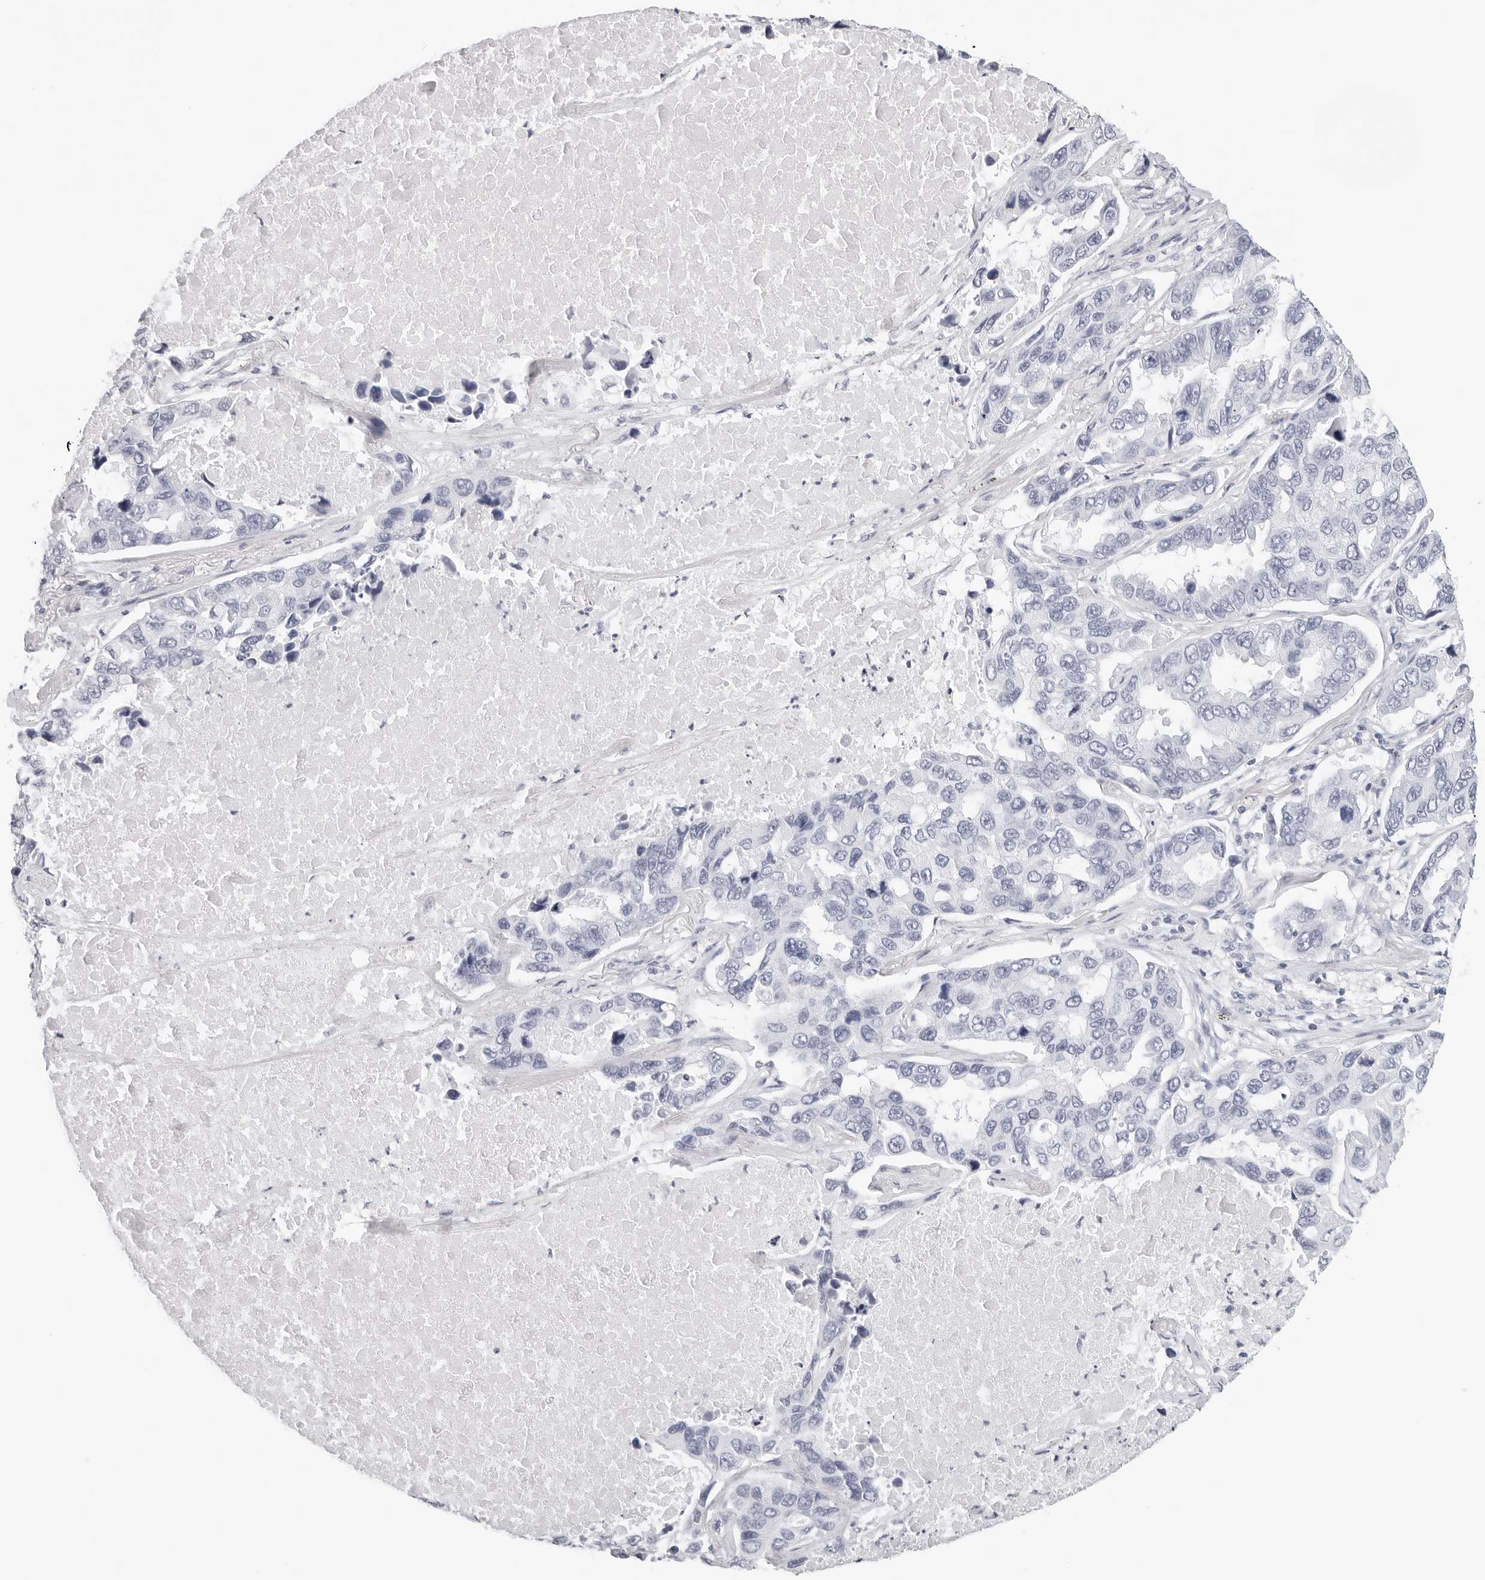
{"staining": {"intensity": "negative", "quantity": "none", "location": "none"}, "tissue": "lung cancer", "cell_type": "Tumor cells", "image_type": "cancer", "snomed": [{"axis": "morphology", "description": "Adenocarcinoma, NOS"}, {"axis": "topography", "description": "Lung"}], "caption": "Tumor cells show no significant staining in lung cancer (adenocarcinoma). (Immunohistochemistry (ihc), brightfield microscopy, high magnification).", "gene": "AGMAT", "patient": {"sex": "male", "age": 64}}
******
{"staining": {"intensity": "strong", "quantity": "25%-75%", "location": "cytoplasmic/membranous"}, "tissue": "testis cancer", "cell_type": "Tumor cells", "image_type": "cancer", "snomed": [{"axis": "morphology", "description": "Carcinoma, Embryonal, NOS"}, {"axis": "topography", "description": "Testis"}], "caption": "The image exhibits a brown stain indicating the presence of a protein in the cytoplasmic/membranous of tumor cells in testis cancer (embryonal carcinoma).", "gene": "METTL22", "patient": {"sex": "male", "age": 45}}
******
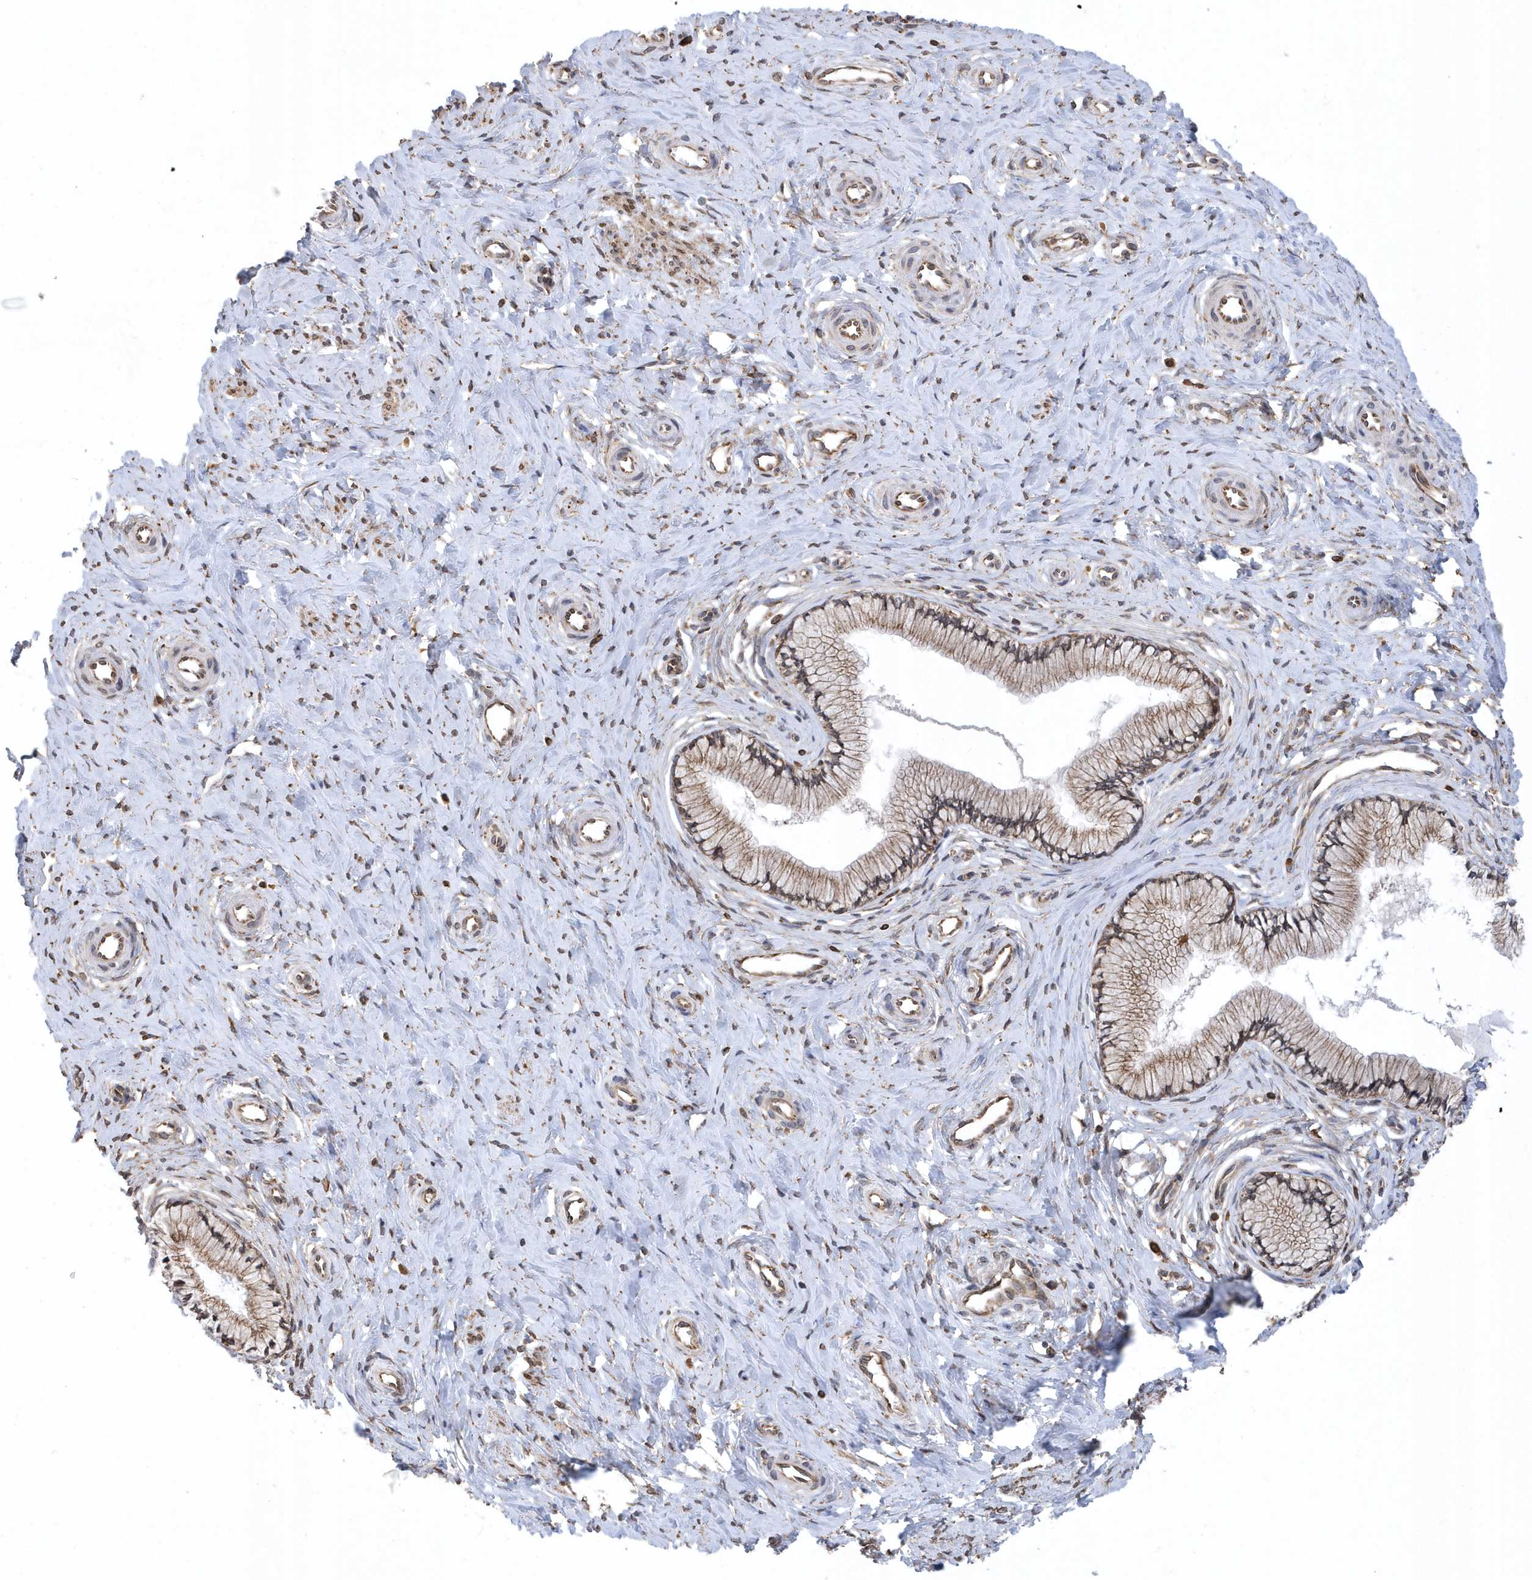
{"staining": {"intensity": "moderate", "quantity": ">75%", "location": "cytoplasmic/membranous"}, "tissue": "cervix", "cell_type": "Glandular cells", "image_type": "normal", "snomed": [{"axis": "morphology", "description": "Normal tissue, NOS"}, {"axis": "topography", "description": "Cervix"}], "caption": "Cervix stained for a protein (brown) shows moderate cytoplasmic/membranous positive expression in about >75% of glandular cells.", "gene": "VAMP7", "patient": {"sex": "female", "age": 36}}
******
> **Work instruction**
Search the listing above for the string "cancer". Copy every line that contains it.

> **Output for this task**
{"staining": {"intensity": "negative", "quantity": "none", "location": "none"}, "tissue": "lung cancer", "cell_type": "Tumor cells", "image_type": "cancer", "snomed": [{"axis": "morphology", "description": "Adenocarcinoma, NOS"}, {"axis": "topography", "description": "Lung"}], "caption": "Tumor cells show no significant staining in lung cancer (adenocarcinoma). (Immunohistochemistry (ihc), brightfield microscopy, high magnification).", "gene": "AGMAT", "patient": {"sex": "male", "age": 64}}
{"staining": {"intensity": "strong", "quantity": "25%-75%", "location": "cytoplasmic/membranous"}, "tissue": "testis cancer", "cell_type": "Tumor cells", "image_type": "cancer", "snomed": [{"axis": "morphology", "description": "Carcinoma, Embryonal, NOS"}, {"axis": "topography", "description": "Testis"}], "caption": "The image exhibits a brown stain indicating the presence of a protein in the cytoplasmic/membranous of tumor cells in testis cancer (embryonal carcinoma).", "gene": "METTL22", "patient": {"sex": "male", "age": 45}}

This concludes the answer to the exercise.